I am in the other supermarket, and the produce boy is unloading the morning load, marking prices, and putting red stickers over orange stickers. Or it may have been blue stickers over green stickers. Has anyone found a set of keys in the men’s room, I ask him, the night before, or early this morning?

He turns around from a line of cabbage—you should have seen how well-lined they were—and looks down at the floor, rubs his chin, only to tell me, No, I have not heard about any keys, and then he pauses, and looks up again. Weren’t you here last night?

Hours later I wait for the produce boy to leave for the night. He comes out, jingling a set of keys—keys that happen to look just like mine. We notice each other, and then I raise my hand, wave, but I am too far away for him to recognize me. He waves back, as if we are both saying hello, but, really, I am not saying anything.

In fact, I am humming very loudly.

He drives away, but not in my car. It is clear that my car must be in a hidden garage, or already stripped for parts and scattered around junkyards across the state.

A recurring dream, or vision, that I have, around this time: In it I am completely blind and must rely on my sense of touch. The whole thing comes as a complete shock, even though I know it is a dream. I make sure not to panic. First, I use my hands to crawl, to get from place to place, and somehow I manage to get to a point where I can cook and dial the telephone. But everything in this dream feels too long, or too short, and sometimes I will be doing one thing, and then suddenly I might cough, or turn my head, and then the next thing I know I am somewhere else, doing something entirely different. I am fooling everyone around me, too, acting like I have eyesight, even though I am on my hands and knees.

For instance, I inch to my car, enter through the passenger seat door and manage a squat in front of the wheel. The car is already running, all I do is give it some gas. With the pedal down, I am cruising. Oh my, what feeling—the freedom of the road, I hear a breeze, whoooooosh. I wave to everyone as I pass by, certain they are smiling back, even though I cannot see them. Then at home, my doorbell rings. I crawl to it and look through the mail slot. Who is there, I say. I cannot see anything.

It is the mailman, the mailman says. He slips the mail in, and it hits me in the face. But of course he does not know that. I am too polite to mention it.

I am back at the bank, awake. I begin to forget that I once saw a soda jerk here, distributing sodas to many people, until I see him, again. There, in the corner, to the left of the bathrooms! This time he looks at me, pours a cola into a frozen mug, and holds it out for me to taste. But it is actually a woman’s hat that I grab, and the woman begins screaming.

It must be that I need glasses, or someone is playing tricks on me.

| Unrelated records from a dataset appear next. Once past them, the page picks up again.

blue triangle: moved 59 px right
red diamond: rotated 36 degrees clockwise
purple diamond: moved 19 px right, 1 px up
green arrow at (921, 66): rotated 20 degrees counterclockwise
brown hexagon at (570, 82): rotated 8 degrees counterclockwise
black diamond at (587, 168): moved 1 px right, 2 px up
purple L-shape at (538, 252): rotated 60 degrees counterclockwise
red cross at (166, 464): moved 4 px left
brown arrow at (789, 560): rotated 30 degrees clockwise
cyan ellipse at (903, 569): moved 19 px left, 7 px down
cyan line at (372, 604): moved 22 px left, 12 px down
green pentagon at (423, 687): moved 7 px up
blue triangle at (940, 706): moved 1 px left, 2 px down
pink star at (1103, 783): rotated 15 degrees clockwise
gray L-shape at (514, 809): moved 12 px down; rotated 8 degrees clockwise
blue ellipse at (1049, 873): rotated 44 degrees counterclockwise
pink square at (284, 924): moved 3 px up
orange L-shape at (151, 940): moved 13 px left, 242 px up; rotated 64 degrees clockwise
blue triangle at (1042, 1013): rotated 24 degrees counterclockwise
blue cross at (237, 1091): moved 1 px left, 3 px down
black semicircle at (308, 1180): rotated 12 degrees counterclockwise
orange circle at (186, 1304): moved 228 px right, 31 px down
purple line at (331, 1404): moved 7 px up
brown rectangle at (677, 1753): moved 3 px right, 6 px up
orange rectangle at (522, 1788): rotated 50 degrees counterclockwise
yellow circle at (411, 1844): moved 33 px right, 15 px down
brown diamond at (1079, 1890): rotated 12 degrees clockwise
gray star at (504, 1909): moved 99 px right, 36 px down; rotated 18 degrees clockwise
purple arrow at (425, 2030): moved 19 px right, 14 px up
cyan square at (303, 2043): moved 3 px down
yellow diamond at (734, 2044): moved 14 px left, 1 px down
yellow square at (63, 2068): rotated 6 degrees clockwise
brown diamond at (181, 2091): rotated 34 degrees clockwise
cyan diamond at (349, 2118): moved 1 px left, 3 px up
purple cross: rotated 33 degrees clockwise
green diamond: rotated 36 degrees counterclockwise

The next time I see the soda jerk is in a dream. In it he is taking a sip of a new, fashionable flavor to entice three hesitant patrons off to the side. Soon, I am sure, I will place an order with him.

Later, much later, there is an unpleasant smell that wakes me, but I am not even in my house. I am actually looking down a grate on the small alley behind the bank. Warm smoke rises into my nose and mouth, and I see something twinkle below. Those are probably my car keys. They must have fallen out of my pocket, and slipped past the bars, into the sewer, at one point.